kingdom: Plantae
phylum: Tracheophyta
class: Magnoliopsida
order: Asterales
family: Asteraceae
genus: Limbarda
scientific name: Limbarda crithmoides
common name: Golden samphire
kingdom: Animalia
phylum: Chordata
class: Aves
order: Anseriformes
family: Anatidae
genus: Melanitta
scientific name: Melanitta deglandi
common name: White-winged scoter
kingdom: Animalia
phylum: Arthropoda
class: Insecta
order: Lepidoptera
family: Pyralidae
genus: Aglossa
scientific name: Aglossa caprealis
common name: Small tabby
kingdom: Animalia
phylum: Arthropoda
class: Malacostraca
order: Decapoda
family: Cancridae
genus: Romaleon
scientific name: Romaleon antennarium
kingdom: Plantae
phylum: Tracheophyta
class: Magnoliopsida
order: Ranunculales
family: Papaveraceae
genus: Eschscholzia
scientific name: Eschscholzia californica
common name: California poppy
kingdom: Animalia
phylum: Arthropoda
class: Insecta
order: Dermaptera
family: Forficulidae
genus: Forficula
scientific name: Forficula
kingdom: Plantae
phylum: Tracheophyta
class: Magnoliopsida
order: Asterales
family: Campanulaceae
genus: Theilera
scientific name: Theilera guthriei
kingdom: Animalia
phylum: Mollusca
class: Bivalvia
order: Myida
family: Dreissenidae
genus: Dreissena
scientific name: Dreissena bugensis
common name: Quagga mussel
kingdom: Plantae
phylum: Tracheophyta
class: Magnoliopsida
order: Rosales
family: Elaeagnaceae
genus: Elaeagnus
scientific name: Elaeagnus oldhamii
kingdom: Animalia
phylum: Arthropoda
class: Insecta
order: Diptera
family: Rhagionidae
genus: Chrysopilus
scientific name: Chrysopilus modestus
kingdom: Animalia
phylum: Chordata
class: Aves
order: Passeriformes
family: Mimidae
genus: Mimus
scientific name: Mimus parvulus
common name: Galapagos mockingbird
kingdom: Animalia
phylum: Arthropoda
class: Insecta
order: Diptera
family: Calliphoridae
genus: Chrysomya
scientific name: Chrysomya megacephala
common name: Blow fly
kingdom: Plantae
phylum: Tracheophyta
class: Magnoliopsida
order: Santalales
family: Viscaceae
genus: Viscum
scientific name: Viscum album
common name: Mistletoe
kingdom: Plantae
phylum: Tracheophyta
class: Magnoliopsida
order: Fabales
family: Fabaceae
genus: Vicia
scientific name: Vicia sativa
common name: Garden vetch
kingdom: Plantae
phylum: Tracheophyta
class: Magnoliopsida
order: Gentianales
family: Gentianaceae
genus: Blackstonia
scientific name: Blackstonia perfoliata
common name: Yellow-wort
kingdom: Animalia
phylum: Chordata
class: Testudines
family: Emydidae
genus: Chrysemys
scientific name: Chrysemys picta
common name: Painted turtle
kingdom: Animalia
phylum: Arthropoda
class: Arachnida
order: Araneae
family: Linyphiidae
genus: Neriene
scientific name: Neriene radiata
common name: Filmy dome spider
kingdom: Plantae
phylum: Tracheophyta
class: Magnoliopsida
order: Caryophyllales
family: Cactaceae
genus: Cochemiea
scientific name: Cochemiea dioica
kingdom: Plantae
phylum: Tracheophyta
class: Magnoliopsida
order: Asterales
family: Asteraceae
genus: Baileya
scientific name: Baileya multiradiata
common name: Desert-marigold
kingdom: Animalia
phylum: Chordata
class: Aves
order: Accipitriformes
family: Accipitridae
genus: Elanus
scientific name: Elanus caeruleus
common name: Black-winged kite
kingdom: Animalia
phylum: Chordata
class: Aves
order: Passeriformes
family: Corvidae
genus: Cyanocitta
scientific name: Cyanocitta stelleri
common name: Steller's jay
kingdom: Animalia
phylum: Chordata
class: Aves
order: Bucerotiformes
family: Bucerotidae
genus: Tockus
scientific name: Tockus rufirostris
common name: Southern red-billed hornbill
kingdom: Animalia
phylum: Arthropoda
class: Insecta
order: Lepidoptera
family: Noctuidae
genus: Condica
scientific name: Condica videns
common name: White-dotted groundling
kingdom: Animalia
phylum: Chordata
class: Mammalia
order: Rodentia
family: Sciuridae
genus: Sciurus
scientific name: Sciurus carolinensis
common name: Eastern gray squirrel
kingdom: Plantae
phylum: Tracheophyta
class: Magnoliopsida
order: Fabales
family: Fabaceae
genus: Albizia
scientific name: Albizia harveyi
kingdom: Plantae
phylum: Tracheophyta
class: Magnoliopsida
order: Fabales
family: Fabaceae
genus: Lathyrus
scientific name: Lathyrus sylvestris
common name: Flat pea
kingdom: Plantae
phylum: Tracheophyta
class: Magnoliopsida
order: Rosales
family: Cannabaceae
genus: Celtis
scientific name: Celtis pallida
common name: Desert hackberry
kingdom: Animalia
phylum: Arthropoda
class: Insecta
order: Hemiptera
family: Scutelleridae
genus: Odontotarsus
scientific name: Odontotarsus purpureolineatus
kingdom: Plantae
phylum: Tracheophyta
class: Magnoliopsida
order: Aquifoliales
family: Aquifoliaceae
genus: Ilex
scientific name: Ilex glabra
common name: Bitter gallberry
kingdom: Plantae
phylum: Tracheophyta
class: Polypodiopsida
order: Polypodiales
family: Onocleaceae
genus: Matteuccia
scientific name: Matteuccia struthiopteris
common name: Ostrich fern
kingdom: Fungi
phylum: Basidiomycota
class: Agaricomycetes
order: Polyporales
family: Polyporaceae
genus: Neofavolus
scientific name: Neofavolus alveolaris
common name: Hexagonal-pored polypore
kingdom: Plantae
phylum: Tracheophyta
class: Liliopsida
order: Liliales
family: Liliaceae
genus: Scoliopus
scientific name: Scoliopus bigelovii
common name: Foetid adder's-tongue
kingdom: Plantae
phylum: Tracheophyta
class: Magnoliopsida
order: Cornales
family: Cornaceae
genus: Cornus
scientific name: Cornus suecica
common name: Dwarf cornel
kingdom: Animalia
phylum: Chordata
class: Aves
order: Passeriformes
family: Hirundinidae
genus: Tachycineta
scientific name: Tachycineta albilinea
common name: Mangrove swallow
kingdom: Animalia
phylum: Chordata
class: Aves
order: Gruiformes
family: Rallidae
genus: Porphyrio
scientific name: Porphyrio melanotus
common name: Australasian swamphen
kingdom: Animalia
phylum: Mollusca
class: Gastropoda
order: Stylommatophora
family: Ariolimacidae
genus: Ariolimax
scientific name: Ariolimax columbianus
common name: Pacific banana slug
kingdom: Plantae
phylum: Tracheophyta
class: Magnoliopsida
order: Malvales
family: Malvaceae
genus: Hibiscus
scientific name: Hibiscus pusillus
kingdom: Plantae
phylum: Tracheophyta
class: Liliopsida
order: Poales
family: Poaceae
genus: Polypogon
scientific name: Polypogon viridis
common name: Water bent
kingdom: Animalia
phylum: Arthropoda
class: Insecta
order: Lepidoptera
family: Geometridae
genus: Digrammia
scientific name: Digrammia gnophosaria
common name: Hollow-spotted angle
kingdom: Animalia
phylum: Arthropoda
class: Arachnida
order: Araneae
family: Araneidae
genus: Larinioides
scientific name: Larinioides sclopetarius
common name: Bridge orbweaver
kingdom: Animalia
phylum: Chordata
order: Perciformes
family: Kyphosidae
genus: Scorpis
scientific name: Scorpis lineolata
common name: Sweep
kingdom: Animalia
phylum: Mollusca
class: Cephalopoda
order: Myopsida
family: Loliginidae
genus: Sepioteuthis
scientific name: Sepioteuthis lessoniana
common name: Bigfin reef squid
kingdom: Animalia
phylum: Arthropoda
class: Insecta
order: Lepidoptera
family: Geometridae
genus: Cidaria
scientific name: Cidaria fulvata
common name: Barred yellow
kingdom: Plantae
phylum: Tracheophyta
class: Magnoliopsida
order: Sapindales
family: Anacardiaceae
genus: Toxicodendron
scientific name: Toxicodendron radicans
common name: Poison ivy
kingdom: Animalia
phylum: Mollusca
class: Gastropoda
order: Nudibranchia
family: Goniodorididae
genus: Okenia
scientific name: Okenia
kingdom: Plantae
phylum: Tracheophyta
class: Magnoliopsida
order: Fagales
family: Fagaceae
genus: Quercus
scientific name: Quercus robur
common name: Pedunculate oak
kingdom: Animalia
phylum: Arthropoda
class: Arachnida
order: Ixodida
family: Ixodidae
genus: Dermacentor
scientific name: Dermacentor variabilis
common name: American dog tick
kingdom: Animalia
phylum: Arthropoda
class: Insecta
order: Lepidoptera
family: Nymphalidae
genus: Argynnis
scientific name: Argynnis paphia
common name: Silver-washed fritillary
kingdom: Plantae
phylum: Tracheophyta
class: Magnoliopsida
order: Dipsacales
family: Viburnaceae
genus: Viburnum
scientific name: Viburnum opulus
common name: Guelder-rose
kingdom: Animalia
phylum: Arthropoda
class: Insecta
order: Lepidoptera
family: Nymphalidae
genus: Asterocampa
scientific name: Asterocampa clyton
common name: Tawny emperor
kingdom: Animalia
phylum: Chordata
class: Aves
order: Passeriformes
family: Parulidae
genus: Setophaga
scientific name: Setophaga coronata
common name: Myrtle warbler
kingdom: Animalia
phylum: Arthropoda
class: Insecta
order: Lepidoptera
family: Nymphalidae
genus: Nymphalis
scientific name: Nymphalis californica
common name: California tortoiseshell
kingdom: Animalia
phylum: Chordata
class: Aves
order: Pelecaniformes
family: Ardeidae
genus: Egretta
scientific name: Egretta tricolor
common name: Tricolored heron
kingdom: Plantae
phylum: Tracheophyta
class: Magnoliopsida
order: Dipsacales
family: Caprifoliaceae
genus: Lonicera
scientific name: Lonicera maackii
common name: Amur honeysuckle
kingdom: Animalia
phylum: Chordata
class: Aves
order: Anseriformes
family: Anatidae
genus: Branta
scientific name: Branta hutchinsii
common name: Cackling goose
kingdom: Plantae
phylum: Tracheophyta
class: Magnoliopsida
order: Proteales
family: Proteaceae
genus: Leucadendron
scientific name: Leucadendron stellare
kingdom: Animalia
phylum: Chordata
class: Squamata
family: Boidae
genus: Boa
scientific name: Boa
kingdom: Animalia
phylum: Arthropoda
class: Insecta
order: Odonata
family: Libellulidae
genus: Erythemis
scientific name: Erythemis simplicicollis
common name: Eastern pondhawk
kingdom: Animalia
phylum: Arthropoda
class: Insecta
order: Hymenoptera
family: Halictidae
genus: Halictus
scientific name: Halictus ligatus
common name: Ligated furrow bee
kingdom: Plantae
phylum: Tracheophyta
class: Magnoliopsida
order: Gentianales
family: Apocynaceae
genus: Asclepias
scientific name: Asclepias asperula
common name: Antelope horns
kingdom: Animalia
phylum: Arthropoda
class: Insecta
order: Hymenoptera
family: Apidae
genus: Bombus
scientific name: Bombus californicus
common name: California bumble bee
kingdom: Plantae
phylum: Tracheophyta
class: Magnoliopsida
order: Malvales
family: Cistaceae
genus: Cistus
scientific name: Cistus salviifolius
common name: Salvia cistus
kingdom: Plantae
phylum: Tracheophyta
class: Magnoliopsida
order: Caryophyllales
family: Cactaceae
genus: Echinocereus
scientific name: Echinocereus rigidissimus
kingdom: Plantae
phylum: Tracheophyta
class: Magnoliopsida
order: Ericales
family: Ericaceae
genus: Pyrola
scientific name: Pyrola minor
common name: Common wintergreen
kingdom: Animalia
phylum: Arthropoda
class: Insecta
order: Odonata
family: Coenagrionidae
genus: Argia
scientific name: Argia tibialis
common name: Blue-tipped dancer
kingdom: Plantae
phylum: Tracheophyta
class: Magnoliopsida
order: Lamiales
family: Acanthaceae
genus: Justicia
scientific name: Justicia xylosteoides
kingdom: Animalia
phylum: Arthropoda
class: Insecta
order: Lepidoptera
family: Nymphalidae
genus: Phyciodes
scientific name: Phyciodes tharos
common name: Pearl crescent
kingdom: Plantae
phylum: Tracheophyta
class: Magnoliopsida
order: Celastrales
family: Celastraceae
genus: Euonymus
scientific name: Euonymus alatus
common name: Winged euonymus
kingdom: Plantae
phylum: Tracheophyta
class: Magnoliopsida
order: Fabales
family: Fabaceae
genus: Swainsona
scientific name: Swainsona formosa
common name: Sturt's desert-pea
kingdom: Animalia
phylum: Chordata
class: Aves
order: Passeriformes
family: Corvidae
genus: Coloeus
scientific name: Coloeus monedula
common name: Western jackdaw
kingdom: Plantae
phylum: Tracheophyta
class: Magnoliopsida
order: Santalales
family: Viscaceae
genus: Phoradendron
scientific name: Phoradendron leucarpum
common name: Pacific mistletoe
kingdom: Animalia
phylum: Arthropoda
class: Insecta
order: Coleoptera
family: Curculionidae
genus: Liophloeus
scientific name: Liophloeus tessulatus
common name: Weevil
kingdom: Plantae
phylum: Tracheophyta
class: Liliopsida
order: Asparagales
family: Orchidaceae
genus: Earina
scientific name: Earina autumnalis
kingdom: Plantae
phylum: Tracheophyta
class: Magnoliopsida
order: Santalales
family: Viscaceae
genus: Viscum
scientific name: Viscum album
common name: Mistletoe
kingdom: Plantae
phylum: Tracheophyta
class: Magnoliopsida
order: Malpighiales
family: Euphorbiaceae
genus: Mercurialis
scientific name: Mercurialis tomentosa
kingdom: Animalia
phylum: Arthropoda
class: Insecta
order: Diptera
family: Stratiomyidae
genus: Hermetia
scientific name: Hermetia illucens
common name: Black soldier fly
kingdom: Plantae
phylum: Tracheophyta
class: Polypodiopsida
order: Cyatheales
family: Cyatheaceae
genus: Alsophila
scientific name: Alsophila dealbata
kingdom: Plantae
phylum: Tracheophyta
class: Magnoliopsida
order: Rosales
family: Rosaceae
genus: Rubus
----
• Task requirements: Lay out the data from the first line down through the line containing "family: Pyralidae" as a Markdown table. Use the columns Row and Entry, number each row, and leave out any blank lines.

• Written reply:
| Row | Entry |
|---|---|
| 1 | kingdom: Plantae |
| 2 | phylum: Tracheophyta |
| 3 | class: Magnoliopsida |
| 4 | order: Asterales |
| 5 | family: Asteraceae |
| 6 | genus: Limbarda |
| 7 | scientific name: Limbarda crithmoides |
| 8 | common name: Golden samphire |
| 9 | kingdom: Animalia |
| 10 | phylum: Chordata |
| 11 | class: Aves |
| 12 | order: Anseriformes |
| 13 | family: Anatidae |
| 14 | genus: Melanitta |
| 15 | scientific name: Melanitta deglandi |
| 16 | common name: White-winged scoter |
| 17 | kingdom: Animalia |
| 18 | phylum: Arthropoda |
| 19 | class: Insecta |
| 20 | order: Lepidoptera |
| 21 | family: Pyralidae |